A Construção de Relatos dos Casos de Assédio Moral

terça-feira, 09/10/12 15:15

* Arthur Lobato

A técnica da escuta do psicólogo sobre o livre discurso do servidor é a fonte primária para a elaboração escrita do discurso sob a forma de anamnese (o histórico do trabalho do servidor, os conflitos, quando os problemas começaram a acontecer…), para se entender se houve a prática do assédio moral, perseguição ou abuso de autoridade; situações que degradam o ambiente de trabalho e causam danos à saúde do servidor. A sistematização do discurso livre do servidor tem suas pontuações – os momentos onde aconteceu, o clímax, o fator desencadeante da doença – do sofrimento psíquico.

No atendimento do “Plantão do Assédio Moral” o discurso livre do servidor é, aos poucos, analisado pelo psicólogo, que tenta entende-lo, decifrar significantes – como nome de pessoas e situações vividas, sem que o discurso seja interrompido. Após ouvir, pontua-se momentos do discurso, para que o servidor os explique detalhadamente. São os pontos nevrálgicos do discurso, percebidos pela escuta do psicólogo.
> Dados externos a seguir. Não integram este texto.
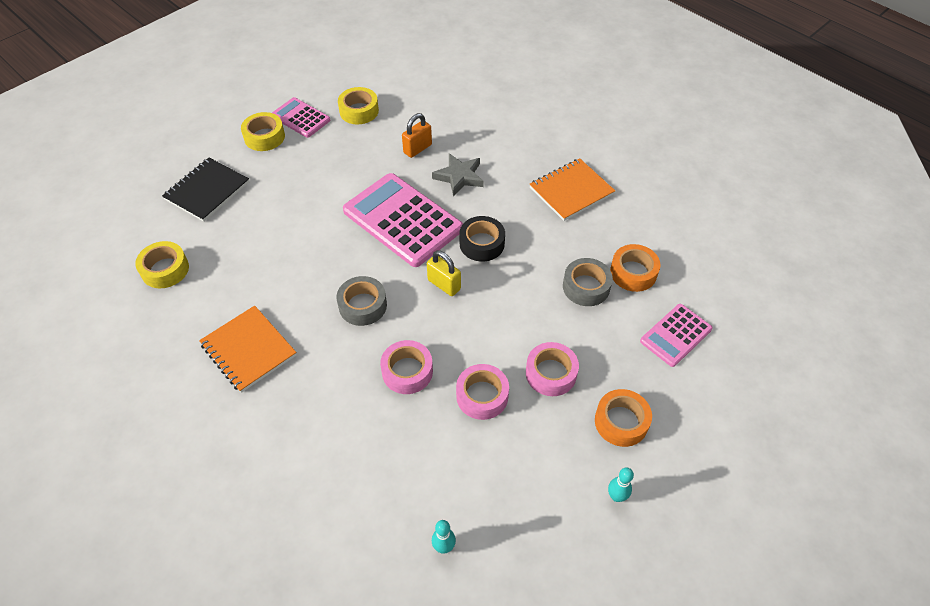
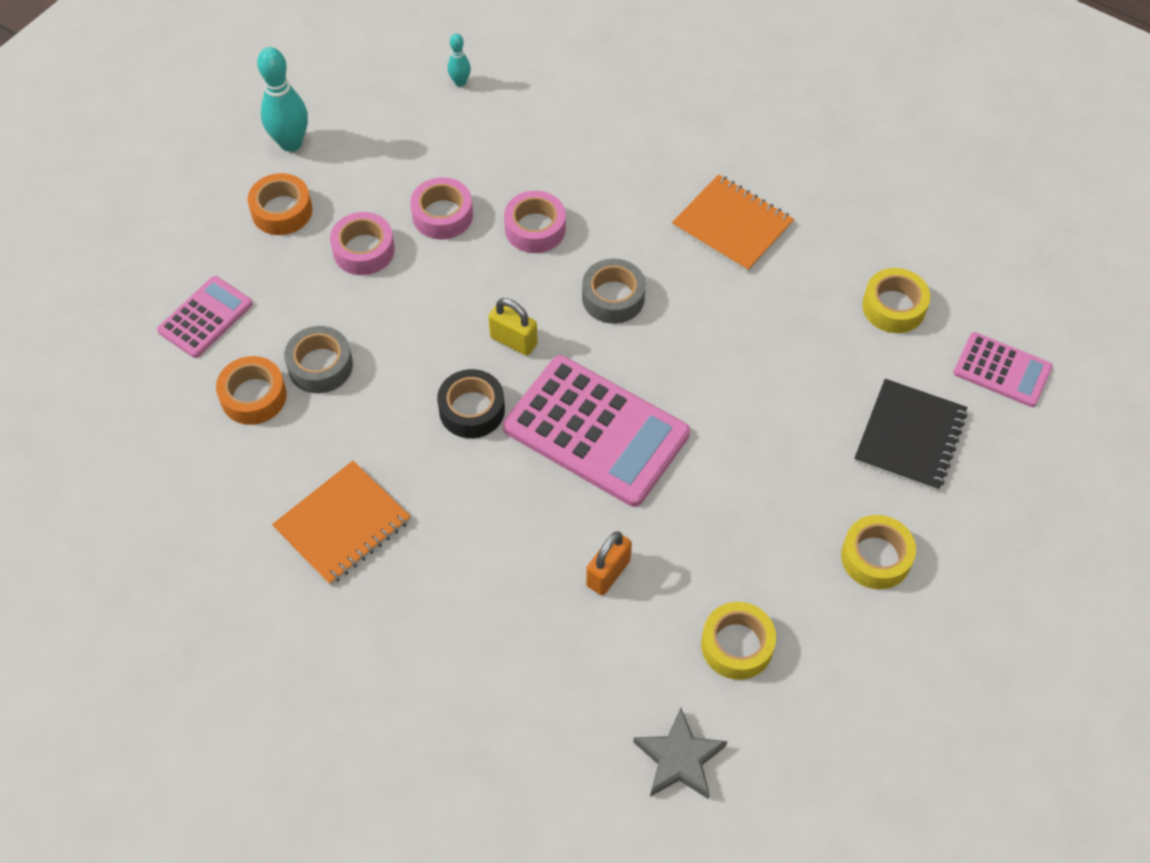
camera: 170 degrees right, 5 degrees up
(300, 118) = (834, 611): pink calculator -> pink calculator (1002, 370)
(459, 177) = (526, 525): grey star -> grey star (679, 759)
(616, 496) = (291, 143): turquoise bowling pin -> turquoise bowling pin, size x1.92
Construímos os relatos dos casos de assédio moral com a escuta do discurso, pela anamnese e, num segundo momento, juntamente com o servidor, preenchemos lacunas, re-significando significantes, separando o emocional do discurso, construindo assim um texto que é identificado pelo paciente como a tradução do que ele viveu ou esta vivendo.

Um dos últimos textos escritos por Sigmund Freud, o fundador da psicanálise, tem o sugestivo título de “Construções em Análise”. Em determinado momento Freud alude à técnica para construções em análise: “Se ele (o paciente) se entrega à associação livre, produz ainda ideias em que podemos descobrir alusões às experiências reprimidas, e derivados dos impulsos afetivos recalcados, bem como das reações contra eles. Finalmente há sugestões de repetições dos afetos pertencentes ao material reprimido, que podem ser encontradas em ações desempenhadas pelo paciente, algumas bastante importantes, outras triviais, tanto dentro quanto fora da situação analítica. Nossa experiência demonstrou que a relação de transferência que se estabelece com o analista é especificamente calculada para favorecer o retorno destas conexões emocionais”.

No segundo atendimento (retorno do servidor ao “Plantão do Assédio”, o caso já foi construído na forma de texto, analisado pelo viés da psicologia; do sindicalista – que percebe como a estrutura do trabalho esta possibilitando o adoecer do servidor; e pelo advogado, que busca dados para uma ação jurídica. É comum, durante o segundo atendimento, que algo não dito no primeiro atendimento seja a essência do discurso. Geralmente, começa-se assim: “Tem algo que esqueci de falar…”, ou então lacunas são preenchidas pelo servidor quando se faz a leitura da anamnese. No assédio moral, o discurso está repleto de afetos pertencentes ao material vivido e recalcado, e muitos servidores vivenciam a dor e o sofrimento no ato do discurso, daí a importância da relação de confiança e transferência que se estabelece entre o servidor e o analista, para favorecer o retorno destas conexões emocionais, que muitas vezes são chaves que elucidam porquê ocorreu ou esta ocorrendo o assédio moral.

Citando Freud novamente em Construções em Análise – “Pode-se por um momento parecer estranho que um fato tão fundamental não tenha sido apontado, mas imediatamente se perceberá que nada estava sendo retido nisso, que se trata de um fato universalmente conhecido e por assim dizer auto-evidente e que simplesmente é colocado em relevo aqui e examinado isoladamente para um propósito especifico. (…) Nossa tarefa é a de completar aquilo que foi esquecido a partir dos traços que deixou atrás de si ou mais corretamente construí-los. A ocasião e o modo como transmite suas construções à pessoa que esta sendo analisada, bem como, as explicações com que as faz acompanhar constituem o vínculo entre as duas partes do trabalho de análise”.

Portanto, nosso trabalho no plantão do assédio moral é a construção do caso para entender se houve a prática do assédio moral, quando começou, como foi exercido sobre o servidor e as consequências para sua saúde, e o que pode ser feito através de ações sindicais ou jurídicas.

*Arthur Lobato é psicólogo e trabalha no “Plantão de Combate ao Assédio Moral” no Sinjus e Serjusmig.

Artigo publicado no jornal Expressão Sinjus, em fevereiro de 2008

Arthur Lobato

É psicólogo da área de saúde do trabalhador. Integra a equipe da Comissão de Assédio Moral do SINJUS-MG. Participou de Congressos Internacionais sobre o tema no Brasil, Argentina e México. Sócio colaborador da Associação Nacional de Medicina do Trabalho (ANAMT).